Digital Twin-Enabled Predictive Analytics for Friction Stir Welding: Multi-Physics Simulation, Sensor Synchronization, and Defect Detection

Friction stir welding (FSW) is a solid-state joining process capable of producing high-quality, high-strength joints without material melting. However, the strong sensitivity of FSW to process parameters, material variations, and operational disturbances often leads to inconsistent weld quality, creating challenges for reliable industrial quality assurance. Although finite element simulations and experimental optimization studies have improved understanding of underlying thermo-mechanical behavior, most existing approaches remain offline and lack the ability to adapt to real-time process variations. This study presents a comprehensive digital twin framework for FSW by integrating multi-physics finite element simulations, real-time multi-sensor data acquisition, and machine-learning-based predictive analytics.

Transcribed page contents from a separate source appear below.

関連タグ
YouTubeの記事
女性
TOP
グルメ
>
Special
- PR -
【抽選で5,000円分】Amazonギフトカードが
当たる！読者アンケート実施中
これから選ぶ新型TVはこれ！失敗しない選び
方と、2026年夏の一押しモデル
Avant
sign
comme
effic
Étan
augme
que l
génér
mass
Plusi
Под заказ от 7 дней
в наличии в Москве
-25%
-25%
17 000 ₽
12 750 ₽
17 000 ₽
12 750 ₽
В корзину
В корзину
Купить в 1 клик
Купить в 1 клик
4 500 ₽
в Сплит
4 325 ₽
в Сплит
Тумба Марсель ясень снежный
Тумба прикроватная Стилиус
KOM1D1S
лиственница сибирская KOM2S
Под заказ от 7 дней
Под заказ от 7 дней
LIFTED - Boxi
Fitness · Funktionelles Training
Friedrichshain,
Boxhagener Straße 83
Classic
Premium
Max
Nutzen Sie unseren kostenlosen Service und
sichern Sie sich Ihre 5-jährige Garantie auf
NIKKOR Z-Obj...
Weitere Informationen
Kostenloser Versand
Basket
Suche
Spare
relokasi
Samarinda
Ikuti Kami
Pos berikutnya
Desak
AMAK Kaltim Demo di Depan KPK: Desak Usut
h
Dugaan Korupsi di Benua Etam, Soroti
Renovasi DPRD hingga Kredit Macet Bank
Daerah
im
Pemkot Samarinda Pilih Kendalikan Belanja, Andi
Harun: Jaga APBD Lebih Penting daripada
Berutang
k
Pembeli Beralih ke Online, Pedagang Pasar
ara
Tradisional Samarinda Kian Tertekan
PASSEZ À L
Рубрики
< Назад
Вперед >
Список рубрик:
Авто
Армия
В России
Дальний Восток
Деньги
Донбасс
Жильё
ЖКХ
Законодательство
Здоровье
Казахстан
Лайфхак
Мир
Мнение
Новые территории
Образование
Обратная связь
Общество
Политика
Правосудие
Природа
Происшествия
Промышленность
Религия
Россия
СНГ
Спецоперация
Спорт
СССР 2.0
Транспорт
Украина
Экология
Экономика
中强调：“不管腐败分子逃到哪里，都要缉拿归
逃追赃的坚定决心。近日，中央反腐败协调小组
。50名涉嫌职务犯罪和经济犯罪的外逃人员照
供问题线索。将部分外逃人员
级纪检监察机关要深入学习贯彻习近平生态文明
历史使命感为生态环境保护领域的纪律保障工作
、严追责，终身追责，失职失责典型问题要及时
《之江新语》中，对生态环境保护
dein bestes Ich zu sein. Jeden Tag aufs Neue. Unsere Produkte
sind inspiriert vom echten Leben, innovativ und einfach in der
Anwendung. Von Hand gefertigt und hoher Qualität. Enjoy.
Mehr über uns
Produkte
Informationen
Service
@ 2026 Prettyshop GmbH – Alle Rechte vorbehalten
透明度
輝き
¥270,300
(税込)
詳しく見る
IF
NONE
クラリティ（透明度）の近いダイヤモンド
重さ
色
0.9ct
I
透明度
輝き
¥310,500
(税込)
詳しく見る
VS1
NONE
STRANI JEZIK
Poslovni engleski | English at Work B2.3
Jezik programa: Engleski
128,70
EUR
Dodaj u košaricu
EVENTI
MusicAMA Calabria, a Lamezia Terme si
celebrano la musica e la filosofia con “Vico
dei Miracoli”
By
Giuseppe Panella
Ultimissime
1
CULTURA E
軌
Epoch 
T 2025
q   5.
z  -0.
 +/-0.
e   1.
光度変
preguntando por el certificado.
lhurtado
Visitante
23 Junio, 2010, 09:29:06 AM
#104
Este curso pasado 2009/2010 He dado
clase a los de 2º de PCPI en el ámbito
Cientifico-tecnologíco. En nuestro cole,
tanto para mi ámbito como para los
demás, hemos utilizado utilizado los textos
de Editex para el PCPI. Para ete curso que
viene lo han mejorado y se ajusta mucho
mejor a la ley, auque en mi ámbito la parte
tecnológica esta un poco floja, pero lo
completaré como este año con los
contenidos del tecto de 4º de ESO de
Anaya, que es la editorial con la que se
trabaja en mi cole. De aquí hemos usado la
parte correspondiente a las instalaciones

The finite element model captures key physical phenomena, including heat transfer, material flow, and residual stress evolution during welding of AA6061-T6 aluminum alloy, providing a robust physics-based baseline. Real-time synchronization is achieved through thermal, force, and vibration sensor data, enabling continuous updating of the virtual model to reflect process disturbances such as tool wear and clamping variability. Machine learning models are embedded within the digital twin to enhance predictive capability. An artificial neural network predicts mechanical properties with a coefficient of determination (R²) exceeding 0.9, while a support vector machine classifier detects weld defects with accuracy above 92%. Experimental validation confirms that predicted tensile strength and hardness deviate by less than ±4% from measured values. The proposed framework enables real-time monitoring, predictive quality assurance, and proactive defect prevention, advancing friction stir welding toward intelligent, self-adaptive manufacturing aligned with Industry 4.0.